I have been adding recipes for a while to a new cookbook so I could find them when I wanted to cook them. In the electronic age, a digital version seems to make more sense, since I can add, amend, advise, adjust, delete, and reconsider as often as I want to and you can access them if and when you please. I've included the recipes from my original cookbook which many of you have. I'm also going to be adding pictures as I retest many of these recipes. They aren't the latest thing or nouvelle cuisine. They're comfort food, good memories, treasured family recipes, and occasional treats as well as many healthier recipes I've grown to like in recent years. I encourage you to add comments, pictures, and favorite recipes to make this a real family cooking spot. It's the next best thing to sharing a meal.






Sunday, June 13, 2021

Spiced Pickled Carrots, Crooked Creek Gang Style

Phase 1: Ferment the carrots. See note - this phase may be optional

Peel and cut 2 lb carrots, preferably organic. Cut into small sticks, suitable for munching.
Stuff into a 1 qt widemouth jar, and pour over a brine made with about 

4 cups of filtered water
2 tsp of grated lemon peel
2 inch piece of ginger root, cut into chunks
1 Tablespoon plus 2 Teaspoons of pickling salt. You can use other noniodized salt, such as sea salt, but the brine may be cloudy and the saltiness of the final product may vary. 

Ferment for about 4-5 days. I use an airlock top and glass weight specifically meant
for a widemouth jar. Other fermenting methods are available, such as in a crock, but this method is good for avoiding any possibility of mold. After 4-5 days, carrots will taste tangy and salty.
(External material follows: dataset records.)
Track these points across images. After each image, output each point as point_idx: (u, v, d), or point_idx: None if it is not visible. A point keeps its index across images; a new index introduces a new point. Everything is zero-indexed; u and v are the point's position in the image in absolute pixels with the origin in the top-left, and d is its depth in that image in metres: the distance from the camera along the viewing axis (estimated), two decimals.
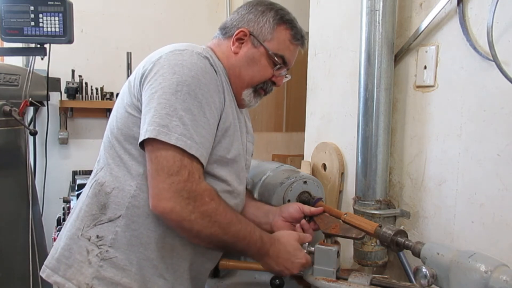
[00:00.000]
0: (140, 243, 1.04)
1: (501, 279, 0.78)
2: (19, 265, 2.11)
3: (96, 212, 1.06)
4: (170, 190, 0.94)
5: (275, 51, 1.15)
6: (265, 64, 1.16)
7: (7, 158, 2.11)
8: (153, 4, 3.28)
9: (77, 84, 2.99)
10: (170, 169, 0.95)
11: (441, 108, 1.29)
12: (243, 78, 1.16)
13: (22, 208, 2.17)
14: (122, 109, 1.08)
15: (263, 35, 1.15)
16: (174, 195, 0.94)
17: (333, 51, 1.73)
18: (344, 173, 1.67)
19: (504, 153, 1.12)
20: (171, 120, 0.95)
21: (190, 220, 0.96)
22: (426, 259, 0.90)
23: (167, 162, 0.95)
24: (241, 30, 1.15)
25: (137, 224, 1.04)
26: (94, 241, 1.04)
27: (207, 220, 0.98)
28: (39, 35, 1.96)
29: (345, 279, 1.05)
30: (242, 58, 1.15)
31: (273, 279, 1.18)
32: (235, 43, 1.16)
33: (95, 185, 1.08)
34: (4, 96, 2.05)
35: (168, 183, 0.94)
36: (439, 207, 1.30)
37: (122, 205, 1.04)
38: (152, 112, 0.97)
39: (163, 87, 0.98)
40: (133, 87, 1.06)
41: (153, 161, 0.97)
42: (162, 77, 0.99)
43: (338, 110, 1.71)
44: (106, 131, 1.13)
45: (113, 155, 1.08)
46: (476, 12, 1.18)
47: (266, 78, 1.18)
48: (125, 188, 1.04)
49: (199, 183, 0.97)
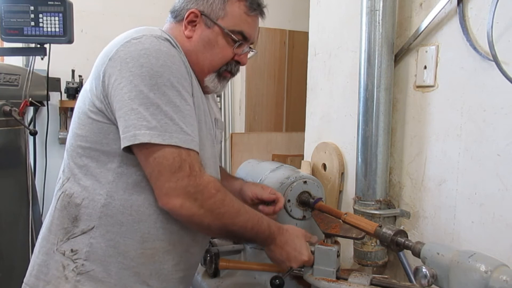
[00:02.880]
0: (117, 252, 0.99)
1: (501, 279, 0.78)
2: (19, 265, 2.11)
3: (68, 225, 1.00)
4: (177, 188, 0.93)
5: (231, 27, 1.06)
6: (223, 44, 1.07)
7: (7, 158, 2.11)
8: (153, 4, 3.28)
9: (77, 84, 2.99)
10: (171, 167, 0.92)
11: (441, 108, 1.29)
12: (202, 63, 1.07)
13: (22, 208, 2.17)
14: (84, 115, 1.00)
15: (214, 13, 1.05)
16: (182, 192, 0.93)
17: (333, 51, 1.73)
18: (344, 173, 1.67)
19: (504, 153, 1.12)
20: (158, 120, 0.91)
21: (199, 215, 0.95)
22: (426, 259, 0.90)
23: (167, 161, 0.92)
24: (191, 11, 1.05)
25: (112, 233, 0.99)
26: (69, 255, 0.99)
27: (216, 213, 0.97)
28: (39, 35, 1.96)
29: (345, 279, 1.05)
30: (197, 42, 1.06)
31: (273, 279, 1.18)
32: (187, 27, 1.07)
33: (63, 197, 1.02)
34: (4, 96, 2.04)
35: (174, 181, 0.92)
36: (439, 207, 1.30)
37: (94, 216, 0.99)
38: (135, 115, 0.91)
39: (136, 84, 0.91)
40: (95, 88, 0.98)
41: (151, 163, 0.93)
42: (130, 72, 0.92)
43: (338, 110, 1.71)
44: (69, 138, 1.05)
45: (79, 164, 1.01)
46: (476, 12, 1.18)
47: (228, 59, 1.09)
48: (95, 197, 0.99)
49: (202, 175, 0.95)
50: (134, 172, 0.99)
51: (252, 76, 3.20)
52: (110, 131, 0.98)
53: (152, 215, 1.00)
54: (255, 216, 1.04)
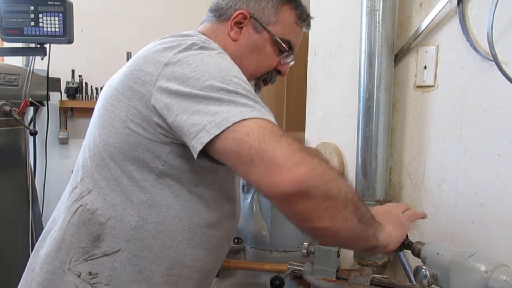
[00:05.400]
0: (142, 278, 0.90)
1: (501, 279, 0.78)
2: (19, 265, 2.10)
3: (87, 244, 0.89)
4: (295, 151, 0.72)
5: (280, 35, 1.00)
6: (270, 52, 1.01)
7: (7, 158, 2.11)
8: (153, 4, 3.28)
9: (77, 84, 2.99)
10: (276, 132, 0.74)
11: (441, 108, 1.29)
12: (245, 69, 0.94)
13: (22, 208, 2.17)
14: (120, 123, 0.87)
15: (266, 18, 0.98)
16: (302, 155, 0.72)
17: (333, 51, 1.73)
18: (344, 173, 1.67)
19: (504, 153, 1.12)
20: (243, 102, 0.76)
21: (325, 182, 0.73)
22: (426, 259, 0.90)
23: (265, 126, 0.74)
24: (240, 12, 0.98)
25: (140, 258, 0.89)
26: (86, 278, 0.88)
27: (338, 180, 0.75)
28: (39, 35, 1.96)
29: (345, 279, 1.05)
30: (244, 46, 0.99)
31: (273, 279, 1.18)
32: (234, 28, 0.99)
33: (82, 212, 0.90)
34: (4, 96, 2.05)
35: (286, 143, 0.72)
36: (439, 207, 1.30)
37: (122, 238, 0.88)
38: (215, 104, 0.76)
39: (206, 79, 0.78)
40: (142, 98, 0.85)
41: (242, 142, 0.73)
42: (195, 72, 0.80)
43: (338, 110, 1.71)
44: (94, 144, 0.92)
45: (107, 177, 0.89)
46: (476, 12, 1.18)
47: (272, 67, 1.03)
48: (124, 218, 0.88)
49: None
50: (168, 194, 0.89)
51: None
52: (150, 147, 0.86)
53: (184, 241, 0.92)
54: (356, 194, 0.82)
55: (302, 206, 0.73)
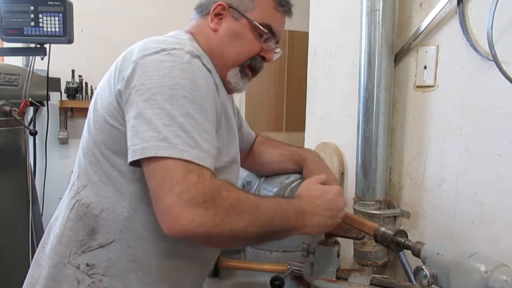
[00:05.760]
0: (138, 267, 0.93)
1: (501, 279, 0.78)
2: (19, 265, 2.11)
3: (83, 237, 0.93)
4: (180, 202, 0.76)
5: (259, 20, 1.02)
6: (251, 37, 1.03)
7: (7, 158, 2.11)
8: (153, 4, 3.28)
9: (77, 84, 2.99)
10: (173, 178, 0.78)
11: (441, 108, 1.29)
12: (227, 57, 1.03)
13: (22, 208, 2.17)
14: (102, 120, 0.93)
15: (243, 5, 1.02)
16: (189, 205, 0.76)
17: (333, 51, 1.73)
18: (344, 173, 1.67)
19: (504, 153, 1.12)
20: (170, 130, 0.80)
21: (217, 225, 0.78)
22: (426, 259, 0.90)
23: (168, 171, 0.79)
24: (218, 4, 1.02)
25: (133, 248, 0.92)
26: (84, 269, 0.92)
27: (234, 214, 0.81)
28: (39, 35, 1.97)
29: (345, 279, 1.05)
30: (224, 35, 1.02)
31: (273, 279, 1.18)
32: (214, 20, 1.03)
33: (78, 206, 0.95)
34: (4, 96, 2.05)
35: (176, 194, 0.76)
36: (439, 207, 1.30)
37: (115, 229, 0.92)
38: (146, 125, 0.81)
39: (154, 93, 0.83)
40: (114, 93, 0.90)
41: (151, 176, 0.80)
42: (151, 81, 0.84)
43: (338, 110, 1.71)
44: (86, 142, 0.97)
45: (99, 172, 0.93)
46: (476, 12, 1.18)
47: (254, 52, 1.05)
48: (116, 209, 0.92)
49: (211, 180, 0.81)
50: None
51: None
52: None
53: None
54: (271, 198, 0.96)
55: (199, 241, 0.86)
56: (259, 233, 0.86)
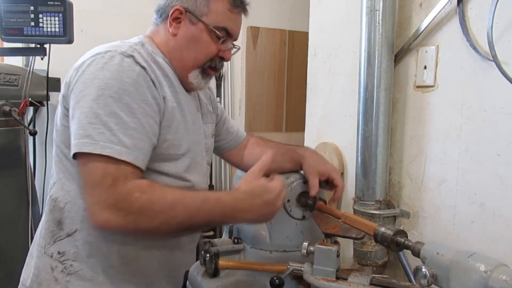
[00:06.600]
0: (101, 253, 1.02)
1: (500, 279, 0.78)
2: (19, 265, 2.11)
3: (54, 228, 1.04)
4: (98, 203, 0.89)
5: (215, 24, 1.06)
6: (208, 40, 1.07)
7: (7, 158, 2.11)
8: (153, 4, 3.27)
9: None
10: (92, 181, 0.90)
11: (441, 108, 1.29)
12: (186, 60, 1.08)
13: (22, 208, 2.17)
14: (59, 121, 1.03)
15: (199, 10, 1.05)
16: (103, 206, 0.88)
17: (333, 51, 1.73)
18: (344, 173, 1.67)
19: (504, 153, 1.12)
20: (94, 128, 0.89)
21: (129, 223, 0.89)
22: (426, 259, 0.90)
23: (89, 174, 0.91)
24: (175, 8, 1.06)
25: (93, 236, 1.01)
26: (56, 257, 1.02)
27: (146, 215, 0.90)
28: (39, 35, 1.96)
29: (345, 279, 1.05)
30: (182, 39, 1.07)
31: (273, 279, 1.18)
32: (172, 24, 1.07)
33: (50, 201, 1.06)
34: (4, 96, 2.04)
35: (95, 196, 0.90)
36: (439, 207, 1.30)
37: (76, 219, 1.01)
38: (76, 124, 0.92)
39: (85, 95, 0.92)
40: (64, 97, 1.01)
41: (80, 175, 0.94)
42: (83, 83, 0.94)
43: (338, 110, 1.71)
44: (55, 144, 1.07)
45: (63, 169, 1.03)
46: (476, 12, 1.18)
47: (213, 54, 1.09)
48: (76, 201, 1.01)
49: (125, 183, 0.89)
50: None
51: (252, 76, 3.19)
52: None
53: None
54: (197, 196, 0.96)
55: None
56: (179, 229, 0.96)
Phase 2: Pickle the carrots

Pour out the carrots into a colander and rinse well to get rid of most of the salt. Prepare pickling liquid.
Put into nonreactive pot or large microwavable container: 

2 cups white vinegar
1 cup water
1 1/2 cups granulated sugar
2 - 3 cinnamon sticks
8-10 whole cloves
4-5 whole allspice
1 teaspoon whole mustard seed
2-3 small bay leaves. 
OR, instead of whole spices, 2 tablespoons mixed pickling spice

 This is pretty strong vinegar taste; if you prefer milder, try 1 1/2 cups each vinegar and water, or try apple cider vinegar instead. These will not be canned, so the acid level is up to you. Bring the pickling liquid to a slight simmer, and stir until the sugar is dissolved. Let the pickling liquid cool until you can comfortably feel the side of the pot or microwave bowl or whatever. It can go to room temp, but you don't want it too hot so you "cook" the crispy out of the carrots. And speaking of hot, if you like spicy hot, put in more chunks of ginger or some hot pepper.  Put the carrots back into the rinsed jar, and pour over cooled pickling liquid. Put a regular widemouth lid on for storage, and keep in refrigerator.  Keeps well for several months.